====== PASSAGE FOR REVIEW
00:00:39:30 – 00:00:59:31
Clint Loveall
We’re going to try and be neutral and try to present it to you in in what we think it says and what we think it doesn’t say, but, just just a heads up. This is the kind of passage that generates a reaction often. So, a little bit longer section today. I’ll read it and then we’ll come back through and try to unpack it.

00:00:59:36 – 00:01:17:26
Clint Loveall
Be subject to one another out of reverence for Christ. Wives, be subject to your husbands as you are to the Lord. For the husband is head of the wife, as Christ is head of the church. The body of which he is the Savior. Just as the church is subject to Christ, so also wives ought to be in everything to their husbands.

00:01:17:31 – 00:01:36:47
Clint Loveall
Husbands, love your wives, just as Christ loved the church and gave himself up for her in order to make her holy, by cleansing her with the washing of water and the word, so as to present the church to himself in splendor, without spot or wrinkle, or anything of the kind. Yes, so that she may be wholly without blemish.

00:01:36:52 – 00:01:59:17
Clint Loveall
In the same way. Husbands should love their wives as they do their own bodies. He who loves his wife loves himself. No one hates his own body, but he nourishes and tenderly cares for it, just as Christ does for the church, because we’re members of his body. For this reason, a man will leave his father and mother and be joined to his wife, and the two will become one flesh.

00:01:59:22 – 00:02:34:36
Clint Loveall
This is a great mystery and I am applying it to Christ in the church. Each of you, however, should love his wife as himself, and a wife should respect her husband. Again, this is, this is, interesting waters to navigate when, when Michael and I meet with couples that are preparing to get married. You can generally tell if there are brides who have grown up in some traditions.
============
REQUIRED ACTIONS:
• 1. Please copy the sermon transcript from "00:01:17:31 – 00:01:36:47" up to and including "become one flesh.".
• 2. Summarize the sermon transcript in two sentences.
• 3. List every timestamp range that appears in the sermon transcript.
The rows that come next have no connection to the sermon transcript.
====== EXTRACTED MATERIAL
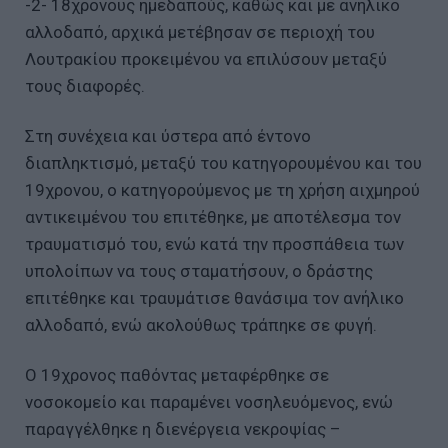
-2- 18χρονους ημεδαπούς, καθώς και με ανήλικο
αλλοδαπό, αρχικά μετέβησαν σε περιοχή του
Λουτρακίου προκειμένου να επιλύσουν μεταξύ
τους διαφορές.
Στη συνέχεια και ύστερα από έντονο
διαπληκτισμό, μεταξύ του κατηγορουμένου και του
19χρονου, ο κατηγορούμενος με τη χρήση αιχμηρού
αντικειμένου του επιτέθηκε, με αποτέλεσμα τον
τραυματισμό του, ενώ κατά την προσπάθεια των
υπολοίπων να τους σταματήσουν, ο δράστης
επιτέθηκε και τραυμάτισε θανάσιμα τον ανήλικο
αλλοδαπό, ενώ ακολούθως τράπηκε σε φυγή.
Ο 19χρονος παθόντας μεταφέρθηκε σε
νοσοκομείο και παραμένει νοσηλευόμενος, ενώ
παραγγέλθηκε η διενέργεια νεκροψίας –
============
SOLVED PROBLEMS:
• 1.
00:01:17:31 – 00:01:36:47
Clint Loveall
Husbands, love your wives, just as Christ loved the church and gave himself up for her in order to make her holy, by cleansing her with the washing of water and the word, so as to present the church to himself in splendor, without spot or wrinkle, or anything of the kind. Yes, so that she may be wholly without blemish.

00:01:36:52 – 00:01:59:17
Clint Loveall
In the same way. Husbands should love their wives as they do their own bodies. He who loves his wife loves himself. No one hates his own body, but he nourishes and tenderly cares for it, just as Christ does for the church, because we’re members of his body. For this reason, a man will leave his father and mother and be joined to his wife, and the two will become one flesh.

• 2. Clint Loveall says he will try to present neutrally what he thinks a passage says and does not say, warns that it often generates a reaction, and reads it before unpacking it. The reading tells wives to be subject to their husbands and husbands to love their wives as Christ loved the church and as their own bodies, and he then calls this interesting waters to navigate when he and Michael meet with couples preparing to get married.

• 3.
00:00:39:30 – 00:00:59:31
00:00:59:36 – 00:01:17:26
00:01:17:31 – 00:01:36:47
00:01:36:52 – 00:01:59:17
00:01:59:22 – 00:02:34:36